(Items from a dataset)

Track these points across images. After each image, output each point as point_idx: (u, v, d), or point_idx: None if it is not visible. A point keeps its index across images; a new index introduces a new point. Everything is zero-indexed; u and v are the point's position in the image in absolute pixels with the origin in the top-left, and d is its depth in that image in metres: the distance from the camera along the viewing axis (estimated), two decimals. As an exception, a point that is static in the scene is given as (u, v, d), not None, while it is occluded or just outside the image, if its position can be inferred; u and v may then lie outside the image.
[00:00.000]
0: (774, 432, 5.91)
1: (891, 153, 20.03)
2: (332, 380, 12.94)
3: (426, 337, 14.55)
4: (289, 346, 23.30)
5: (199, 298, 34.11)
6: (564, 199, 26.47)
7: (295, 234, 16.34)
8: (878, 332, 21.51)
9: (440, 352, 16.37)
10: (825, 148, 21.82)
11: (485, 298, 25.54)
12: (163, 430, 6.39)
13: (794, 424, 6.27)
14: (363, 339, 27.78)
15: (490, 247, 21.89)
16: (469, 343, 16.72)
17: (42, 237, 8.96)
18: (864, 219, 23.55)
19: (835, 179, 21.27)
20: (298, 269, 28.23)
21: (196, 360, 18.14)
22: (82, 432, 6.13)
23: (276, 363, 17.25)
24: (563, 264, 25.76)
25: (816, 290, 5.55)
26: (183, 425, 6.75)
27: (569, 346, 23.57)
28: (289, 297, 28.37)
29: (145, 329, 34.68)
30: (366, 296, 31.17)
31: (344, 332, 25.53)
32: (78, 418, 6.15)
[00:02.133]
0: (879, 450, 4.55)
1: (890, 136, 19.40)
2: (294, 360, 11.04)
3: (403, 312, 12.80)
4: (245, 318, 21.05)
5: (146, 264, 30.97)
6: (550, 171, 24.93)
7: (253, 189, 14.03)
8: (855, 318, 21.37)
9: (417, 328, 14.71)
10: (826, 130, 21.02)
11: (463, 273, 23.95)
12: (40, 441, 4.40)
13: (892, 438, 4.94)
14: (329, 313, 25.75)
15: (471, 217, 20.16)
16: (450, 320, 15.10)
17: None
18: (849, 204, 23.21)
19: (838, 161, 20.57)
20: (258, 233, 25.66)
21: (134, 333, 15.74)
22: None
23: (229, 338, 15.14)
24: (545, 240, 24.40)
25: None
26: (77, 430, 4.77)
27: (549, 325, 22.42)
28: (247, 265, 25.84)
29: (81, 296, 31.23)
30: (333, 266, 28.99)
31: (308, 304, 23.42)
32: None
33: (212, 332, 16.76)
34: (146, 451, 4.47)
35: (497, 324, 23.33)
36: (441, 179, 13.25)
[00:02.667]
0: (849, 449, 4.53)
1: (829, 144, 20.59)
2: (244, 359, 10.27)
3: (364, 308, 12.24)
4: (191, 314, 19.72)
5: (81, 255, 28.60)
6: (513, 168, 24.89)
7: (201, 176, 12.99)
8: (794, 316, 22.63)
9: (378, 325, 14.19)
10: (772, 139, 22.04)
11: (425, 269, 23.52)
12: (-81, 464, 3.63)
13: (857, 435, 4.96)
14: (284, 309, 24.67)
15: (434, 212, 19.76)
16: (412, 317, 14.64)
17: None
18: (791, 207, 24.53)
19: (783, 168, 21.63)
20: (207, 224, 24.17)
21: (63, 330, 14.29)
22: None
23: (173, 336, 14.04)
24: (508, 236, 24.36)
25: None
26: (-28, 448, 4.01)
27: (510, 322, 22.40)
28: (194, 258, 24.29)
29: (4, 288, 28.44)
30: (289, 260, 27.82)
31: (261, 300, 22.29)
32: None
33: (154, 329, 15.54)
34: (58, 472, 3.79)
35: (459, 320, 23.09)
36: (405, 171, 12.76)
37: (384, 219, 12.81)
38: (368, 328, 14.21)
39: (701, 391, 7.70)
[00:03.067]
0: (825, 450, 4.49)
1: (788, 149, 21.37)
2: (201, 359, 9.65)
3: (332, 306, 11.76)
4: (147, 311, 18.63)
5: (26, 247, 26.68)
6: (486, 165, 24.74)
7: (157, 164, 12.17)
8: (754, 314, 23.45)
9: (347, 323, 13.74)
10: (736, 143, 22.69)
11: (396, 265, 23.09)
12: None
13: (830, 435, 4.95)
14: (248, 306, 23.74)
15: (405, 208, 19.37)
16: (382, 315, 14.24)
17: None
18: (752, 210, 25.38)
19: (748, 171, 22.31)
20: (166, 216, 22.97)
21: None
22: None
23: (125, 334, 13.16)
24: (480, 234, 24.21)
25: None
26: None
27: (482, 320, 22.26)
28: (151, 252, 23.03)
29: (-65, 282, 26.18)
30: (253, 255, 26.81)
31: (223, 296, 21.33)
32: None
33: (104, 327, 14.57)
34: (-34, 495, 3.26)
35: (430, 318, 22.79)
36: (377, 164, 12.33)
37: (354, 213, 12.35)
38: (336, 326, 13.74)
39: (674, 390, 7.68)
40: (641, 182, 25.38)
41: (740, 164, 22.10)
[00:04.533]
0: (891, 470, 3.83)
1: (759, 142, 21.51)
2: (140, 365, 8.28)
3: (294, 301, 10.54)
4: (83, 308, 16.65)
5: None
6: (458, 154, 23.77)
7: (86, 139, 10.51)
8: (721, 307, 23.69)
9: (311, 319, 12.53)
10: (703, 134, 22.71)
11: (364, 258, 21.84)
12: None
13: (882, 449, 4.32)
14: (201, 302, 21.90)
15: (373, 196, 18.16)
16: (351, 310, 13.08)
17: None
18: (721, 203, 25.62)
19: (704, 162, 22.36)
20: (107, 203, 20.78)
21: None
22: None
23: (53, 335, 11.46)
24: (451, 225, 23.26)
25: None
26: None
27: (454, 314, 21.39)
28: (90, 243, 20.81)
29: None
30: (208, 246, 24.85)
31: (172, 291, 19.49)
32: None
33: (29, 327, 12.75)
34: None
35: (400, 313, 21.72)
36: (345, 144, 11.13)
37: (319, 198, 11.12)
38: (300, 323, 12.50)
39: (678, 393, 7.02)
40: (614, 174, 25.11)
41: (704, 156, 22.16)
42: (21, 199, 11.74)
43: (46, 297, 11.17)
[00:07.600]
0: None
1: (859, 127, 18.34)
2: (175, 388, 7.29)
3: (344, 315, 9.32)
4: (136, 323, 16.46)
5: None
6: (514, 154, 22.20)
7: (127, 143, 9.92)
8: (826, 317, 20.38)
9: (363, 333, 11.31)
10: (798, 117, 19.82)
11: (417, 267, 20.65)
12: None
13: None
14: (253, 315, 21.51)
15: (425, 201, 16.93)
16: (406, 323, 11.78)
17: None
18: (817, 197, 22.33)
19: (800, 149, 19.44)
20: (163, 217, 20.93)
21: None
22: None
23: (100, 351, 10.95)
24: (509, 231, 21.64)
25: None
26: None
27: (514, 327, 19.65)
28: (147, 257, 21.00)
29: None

### WORK TO BE COMPLETED
Set down each line exactly as it appears in the data.

### ANSWER BELOW
Track these points across images. After each image, output each point as point_idx: (u, v, d), or point_idx: None if it is not visible. A point keeps its index across images; a new index introduces a new point. Everything is zero-indexed; u and v are the point's position in the image in absolute pixels with the origin in the top-left, and d is its depth in that image in metres: the distance from the camera along the viewing axis (estimated), two decimals. As an exception, a point that is static in the scene is given as (u, v, d), not None, while it is occluded or just outside the image, if its position can be inferred; u and v may then lie outside the image.
[00:00.000]
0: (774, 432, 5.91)
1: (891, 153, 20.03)
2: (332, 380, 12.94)
3: (426, 337, 14.55)
4: (289, 346, 23.30)
5: (199, 298, 34.11)
6: (564, 199, 26.47)
7: (295, 234, 16.34)
8: (878, 332, 21.51)
9: (440, 352, 16.37)
10: (825, 148, 21.82)
11: (485, 298, 25.54)
12: (163, 430, 6.39)
13: (794, 424, 6.27)
14: (363, 339, 27.78)
15: (490, 247, 21.89)
16: (469, 343, 16.72)
17: (42, 237, 8.96)
18: (864, 219, 23.55)
19: (835, 179, 21.27)
20: (298, 269, 28.23)
21: (196, 360, 18.14)
22: (82, 432, 6.13)
23: (276, 363, 17.25)
24: (563, 264, 25.76)
25: (816, 290, 5.55)
26: (183, 425, 6.75)
27: (569, 346, 23.57)
28: (289, 297, 28.37)
29: (145, 329, 34.68)
30: (366, 296, 31.17)
31: (344, 332, 25.53)
32: (78, 418, 6.15)
[00:02.133]
0: (879, 450, 4.55)
1: (890, 136, 19.40)
2: (294, 360, 11.04)
3: (403, 312, 12.80)
4: (245, 318, 21.05)
5: (146, 264, 30.97)
6: (550, 171, 24.93)
7: (253, 189, 14.03)
8: (855, 318, 21.37)
9: (417, 328, 14.71)
10: (826, 130, 21.02)
11: (463, 273, 23.95)
12: (40, 441, 4.40)
13: (892, 438, 4.94)
14: (329, 313, 25.75)
15: (471, 217, 20.16)
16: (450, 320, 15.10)
17: None
18: (849, 204, 23.21)
19: (838, 161, 20.57)
20: (258, 233, 25.66)
21: (134, 333, 15.74)
22: None
23: (229, 338, 15.14)
24: (545, 240, 24.40)
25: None
26: (77, 430, 4.77)
27: (549, 325, 22.42)
28: (247, 265, 25.84)
29: (81, 296, 31.23)
30: (333, 266, 28.99)
31: (308, 304, 23.42)
32: None
33: (212, 332, 16.76)
34: (146, 451, 4.47)
35: (497, 324, 23.33)
36: (441, 179, 13.25)
[00:02.667]
0: (849, 449, 4.53)
1: (829, 144, 20.59)
2: (244, 359, 10.27)
3: (364, 308, 12.24)
4: (191, 314, 19.72)
5: (81, 255, 28.60)
6: (513, 168, 24.89)
7: (201, 176, 12.99)
8: (794, 316, 22.63)
9: (378, 325, 14.19)
10: (772, 139, 22.04)
11: (425, 269, 23.52)
12: (-81, 464, 3.63)
13: (857, 435, 4.96)
14: (284, 309, 24.67)
15: (434, 212, 19.76)
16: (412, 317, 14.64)
17: None
18: (791, 207, 24.53)
19: (783, 168, 21.63)
20: (207, 224, 24.17)
21: (63, 330, 14.29)
22: None
23: (173, 336, 14.04)
24: (508, 236, 24.36)
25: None
26: (-28, 448, 4.01)
27: (510, 322, 22.40)
28: (194, 258, 24.29)
29: (4, 288, 28.44)
30: (289, 260, 27.82)
31: (261, 300, 22.29)
32: None
33: (154, 329, 15.54)
34: (58, 472, 3.79)
35: (459, 320, 23.09)
36: (405, 171, 12.76)
37: (384, 219, 12.81)
38: (368, 328, 14.21)
39: (701, 391, 7.70)
[00:03.067]
0: (825, 450, 4.49)
1: (788, 149, 21.37)
2: (201, 359, 9.65)
3: (332, 306, 11.76)
4: (147, 311, 18.63)
5: (26, 247, 26.68)
6: (486, 165, 24.74)
7: (157, 164, 12.17)
8: (754, 314, 23.45)
9: (347, 323, 13.74)
10: (736, 143, 22.69)
11: (396, 265, 23.09)
12: None
13: (830, 435, 4.95)
14: (248, 306, 23.74)
15: (405, 208, 19.37)
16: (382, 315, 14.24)
17: None
18: (752, 210, 25.38)
19: (748, 171, 22.31)
20: (166, 216, 22.97)
21: None
22: None
23: (125, 334, 13.16)
24: (480, 234, 24.21)
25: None
26: None
27: (482, 320, 22.26)
28: (151, 252, 23.03)
29: (-65, 282, 26.18)
30: (253, 255, 26.81)
31: (223, 296, 21.33)
32: None
33: (104, 327, 14.57)
34: (-34, 495, 3.26)
35: (430, 318, 22.79)
36: (377, 164, 12.33)
37: (354, 213, 12.35)
38: (336, 326, 13.74)
39: (674, 390, 7.68)
40: (641, 182, 25.38)
41: (740, 164, 22.10)
[00:04.533]
0: (891, 470, 3.83)
1: (759, 142, 21.51)
2: (140, 365, 8.28)
3: (294, 301, 10.54)
4: (83, 308, 16.65)
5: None
6: (458, 154, 23.77)
7: (86, 139, 10.51)
8: (721, 307, 23.69)
9: (311, 319, 12.53)
10: (703, 134, 22.71)
11: (364, 258, 21.84)
12: None
13: (882, 449, 4.32)
14: (201, 302, 21.90)
15: (373, 196, 18.16)
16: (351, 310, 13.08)
17: None
18: (721, 203, 25.62)
19: (704, 162, 22.36)
20: (107, 203, 20.78)
21: None
22: None
23: (53, 335, 11.46)
24: (451, 225, 23.26)
25: None
26: None
27: (454, 314, 21.39)
28: (90, 243, 20.81)
29: None
30: (208, 246, 24.85)
31: (172, 291, 19.49)
32: None
33: (29, 327, 12.75)
34: None
35: (400, 313, 21.72)
36: (345, 144, 11.13)
37: (319, 198, 11.12)
38: (300, 323, 12.50)
39: (678, 393, 7.02)
40: (614, 174, 25.11)
41: (704, 156, 22.16)
42: (21, 199, 11.74)
43: (46, 297, 11.17)
[00:07.600]
0: None
1: (859, 127, 18.34)
2: (175, 388, 7.29)
3: (344, 315, 9.32)
4: (136, 323, 16.46)
5: None
6: (514, 154, 22.20)
7: (127, 143, 9.92)
8: (826, 317, 20.38)
9: (363, 333, 11.31)
10: (798, 117, 19.82)
11: (417, 267, 20.65)
12: None
13: None
14: (253, 315, 21.51)
15: (425, 201, 16.93)
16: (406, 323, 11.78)
17: None
18: (817, 197, 22.33)
19: (800, 149, 19.44)
20: (163, 217, 20.93)
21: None
22: None
23: (100, 351, 10.95)
24: (509, 231, 21.64)
25: None
26: None
27: (514, 327, 19.65)
28: (147, 257, 21.00)
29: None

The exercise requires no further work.